TEXTO DE ORIGEM:
########

Em junho, a Marissa Meizz publicou um vídeo no TikTok a incentivar todos aqueles que procuravam novos amigos para se encontrarem no Central Park num sábado.
O vídeo tornou-se viral. No dia do encontro, compareceram 200 pessoas.
O evento foi um sucesso tão grande que a Sra. Meizz começou No More Lonely Friends , uma comunidade online de pessoas que procuram fazer amigos na vida real, com encontros em todo o país.
A jovem americana já realizou encontros em Los Angeles, San Francisco, Boston, Washington, Filadélfia e em outros lugares. Os eventos são gratuitos e abertos a todos. Embora a multidão seja maioritariamente jovem, centenas de participantes de todas as idades apareceram à medida que a notícia dos eventos se espalhou pelo TikTok.
“Em algum momento, toda a gente já teve aquele sentimento de solidão e pensou que não tem amigos”, disse Max Grauer, 24 anos, que recentemente participou dum encontro. “Estar trancado em casa meses a fio, há uma libertação em sair, ver novas pessoas e conhecer novos rostos.”
Os encontros No More Lonely Friends são o exemplo mais recente de interações online que se transformam em eventos da vida real durante a pandemia.
Facebook esconde lista de amigos no Afeganistão
O Facebook adicionou vários recursos de segurança para ajudar as pessoas no Afeganistão a controlar as suas contas, à medida que aumentou o temor de represálias dos Talibã.

########

[Entradas de dados guardadas]
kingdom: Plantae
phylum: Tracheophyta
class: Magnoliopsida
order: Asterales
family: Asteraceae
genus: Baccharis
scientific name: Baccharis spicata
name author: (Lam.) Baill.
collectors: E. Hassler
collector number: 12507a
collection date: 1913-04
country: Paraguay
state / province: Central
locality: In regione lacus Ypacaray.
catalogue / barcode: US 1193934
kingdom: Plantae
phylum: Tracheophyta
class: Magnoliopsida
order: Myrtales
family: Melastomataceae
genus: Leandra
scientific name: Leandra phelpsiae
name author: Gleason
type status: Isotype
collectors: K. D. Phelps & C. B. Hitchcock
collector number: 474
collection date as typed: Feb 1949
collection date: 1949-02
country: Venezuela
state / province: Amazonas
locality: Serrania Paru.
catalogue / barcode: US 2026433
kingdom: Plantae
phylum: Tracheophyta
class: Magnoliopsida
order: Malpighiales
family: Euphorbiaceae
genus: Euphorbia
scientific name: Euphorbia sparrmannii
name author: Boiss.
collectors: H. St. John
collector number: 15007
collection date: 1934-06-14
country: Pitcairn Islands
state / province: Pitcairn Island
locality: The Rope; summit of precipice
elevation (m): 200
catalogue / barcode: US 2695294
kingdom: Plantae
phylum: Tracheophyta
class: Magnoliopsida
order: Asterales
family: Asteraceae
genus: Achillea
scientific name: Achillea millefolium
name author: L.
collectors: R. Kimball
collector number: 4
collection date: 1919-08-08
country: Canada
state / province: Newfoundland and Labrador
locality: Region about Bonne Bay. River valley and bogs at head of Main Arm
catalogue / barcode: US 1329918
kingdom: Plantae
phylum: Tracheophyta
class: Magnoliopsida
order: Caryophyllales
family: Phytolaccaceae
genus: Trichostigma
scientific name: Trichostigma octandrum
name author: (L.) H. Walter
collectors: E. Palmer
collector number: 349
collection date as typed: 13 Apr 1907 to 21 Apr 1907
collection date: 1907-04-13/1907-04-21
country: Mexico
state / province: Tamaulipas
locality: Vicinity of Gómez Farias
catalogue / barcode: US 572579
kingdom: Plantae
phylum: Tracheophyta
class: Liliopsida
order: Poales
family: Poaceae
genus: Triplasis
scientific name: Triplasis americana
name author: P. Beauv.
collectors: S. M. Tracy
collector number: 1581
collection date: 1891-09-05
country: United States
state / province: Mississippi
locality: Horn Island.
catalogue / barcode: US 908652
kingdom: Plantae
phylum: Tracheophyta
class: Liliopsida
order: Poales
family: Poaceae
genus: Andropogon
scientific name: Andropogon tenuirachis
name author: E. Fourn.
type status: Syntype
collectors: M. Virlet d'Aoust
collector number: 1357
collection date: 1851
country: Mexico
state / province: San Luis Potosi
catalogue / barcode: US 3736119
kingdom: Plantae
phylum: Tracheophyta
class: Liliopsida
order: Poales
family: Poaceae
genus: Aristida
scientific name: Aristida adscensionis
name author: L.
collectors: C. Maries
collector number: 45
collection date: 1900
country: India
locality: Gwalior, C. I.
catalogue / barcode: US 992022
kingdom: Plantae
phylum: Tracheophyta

########

TAREFA 1:
Transcreva do texto de origem o trecho que começa nas palavras "O vídeo tornou-se" e termina depois de "espalhou pelo TikTok.".
TAREFA 2:
Resuma em duas frases o que o texto de origem diz sobre os encontros No More Lonely Friends.

RESOLUÇÃO 1:
O vídeo tornou-se viral. No dia do encontro, compareceram 200 pessoas.
O evento foi um sucesso tão grande que a Sra. Meizz começou No More Lonely Friends , uma comunidade online de pessoas que procuram fazer amigos na vida real, com encontros em todo o país.
A jovem americana já realizou encontros em Los Angeles, San Francisco, Boston, Washington, Filadélfia e em outros lugares. Os eventos são gratuitos e abertos a todos. Embora a multidão seja maioritariamente jovem, centenas de participantes de todas as idades apareceram à medida que a notícia dos eventos se espalhou pelo TikTok.

RESOLUÇÃO 2:
Em junho, Marissa Meizz publicou no TikTok um vídeo a convidar quem procurava novos amigos para um encontro no Central Park, e o vídeo tornou-se viral, com 200 pessoas a comparecer. O sucesso levou-a a criar No More Lonely Friends, uma comunidade online de pessoas que querem fazer amigos na vida real, com encontros gratuitos e abertos a todos em cidades como Los Angeles, San Francisco, Boston e Washington.